Urne chiuse finalmente e apriamo l’uovo. Fra sorprese e polemiche ognuno, in questa vigilia di Pasqua, può cercare di dare una propria interpretazione ai risultati elettorali di questi ultimi giorni. Ognuno può scegliere se correre, in maniera molto sudamericana, verso una contestazione peronista del risultato o ergersi a vittorioso epilogo di una battaglia all’ultimo voto combattuta senza quartiere. Tuttavia il quadro nazionale non muta. Un quadro dove è rappresentata la vera sensazione degli italiani. Una sensazione di cautela, che per pudicizia o senso di rassegnazione, diventa sempre più forte, al di là della responsabilità dimostrata nell’andare a votare. Una prudenza che dimostra l’esistenza di un Paese reale.
Un Paese fatto di emozioni e di sentimenti, di necessità, che devono trovare una risposta in un’azione politica concreta, seria, responsabile, capace di restituire aderenza alla stessa competizione politica, di guardare alle priorità di un Paese in bilico, ad esempio, fra mercati competitivi difficili da penetrare e un sistema finanziario che non agevola la crescita dei capitali di rischio con una riduzione progressiva degli investimenti in attività produttive e, con questa, delle opportunità di lavoro. Così come indicato in una recentissima trasmissione televisiva dall’onorevole Minniti, certamente vi è una superficialità da parte dei partiti nell’attribuirsi un ruolo chiaro, reale, sia in termini di programma che di volontà nel trasformare in obiettivi le aspettative degli italiani. Manca, cioè, a destra come a sinistra, una vera e propria capacità di analisi e di percezione del Paese reale.

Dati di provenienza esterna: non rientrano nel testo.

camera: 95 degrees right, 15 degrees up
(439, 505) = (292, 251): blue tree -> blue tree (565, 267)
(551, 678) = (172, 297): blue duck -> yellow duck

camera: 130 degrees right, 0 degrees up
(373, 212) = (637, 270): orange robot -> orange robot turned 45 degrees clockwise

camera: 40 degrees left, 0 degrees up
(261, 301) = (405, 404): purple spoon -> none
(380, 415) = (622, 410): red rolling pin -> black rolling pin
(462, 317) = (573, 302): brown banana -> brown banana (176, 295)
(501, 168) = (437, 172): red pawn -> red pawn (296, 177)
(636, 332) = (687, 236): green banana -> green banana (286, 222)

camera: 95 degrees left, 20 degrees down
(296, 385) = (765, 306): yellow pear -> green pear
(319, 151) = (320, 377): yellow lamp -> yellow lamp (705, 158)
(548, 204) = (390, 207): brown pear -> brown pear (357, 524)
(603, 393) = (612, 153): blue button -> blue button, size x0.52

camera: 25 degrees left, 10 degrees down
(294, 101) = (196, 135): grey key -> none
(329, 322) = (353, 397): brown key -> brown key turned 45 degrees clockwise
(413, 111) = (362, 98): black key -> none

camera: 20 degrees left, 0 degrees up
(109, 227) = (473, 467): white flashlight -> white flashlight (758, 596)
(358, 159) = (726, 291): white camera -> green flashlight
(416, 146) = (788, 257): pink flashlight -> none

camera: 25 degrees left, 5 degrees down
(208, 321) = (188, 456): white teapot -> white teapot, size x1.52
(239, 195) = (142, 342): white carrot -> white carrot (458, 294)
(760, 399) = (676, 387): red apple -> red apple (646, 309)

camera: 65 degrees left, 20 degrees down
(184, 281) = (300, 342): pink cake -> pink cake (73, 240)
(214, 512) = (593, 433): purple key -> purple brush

Di quell’Italia quotidiana che vive le ansie del proprio futuro e che chiede realismo, proposte concrete, soluzioni, risposte immediate e semplici, comprensibili alle domande di sicurezza e di stabilità di una società molto frammentata e ancora democraticamente in crescita. Di quell’Italia reale fatta di gente che lavora fra mille difficoltà e che non crede nelle leadership forti ma vorrebbe una guida credibile, responsabile.
C’è un Paese reale che nell’incertezza del meno peggio si è diviso in due, che si confronta su una linea grigia che rende sempre più sottile il confine fra gli estremi e che guarda ai due schieramenti, molto eterogenei in verità, sempre con maggiore prudenza. E’ questo il significato da attribuire ad una vittoria sul filo e ad una sconfitta ai centesimi. Non ci sono, e non ci possono essere, altre spiegazioni o analisi accademicamente corrette per capire la semplicità di un messaggio così chiaro uscito al di fuori dell’urna pre-pasquale. Al pensiero di un elettorato che guarda oggi al dover vivere, ed essere testimone, di un periodo interlocutorio della storia del Paese.
Una transizione confusa verso un futuro dal quale ci si aspetta una qualità della politica, e dei politici, che si dimostrino veri testimoni di una democrazia matura.
Una classe politica protagonista di un Paese reale e non attrice di nuove fiabe post-elettorali da segreterie politiche costruite sui sogni di alcuni e non sulla quotidianità del Paese.
Un’Italia che merita di più, molto di più, per storia, cultura e capacità di inventiva e per valori democratici difesi in passato e di cui ancora oggi, a quanto pare, si è fatto poco tesoro.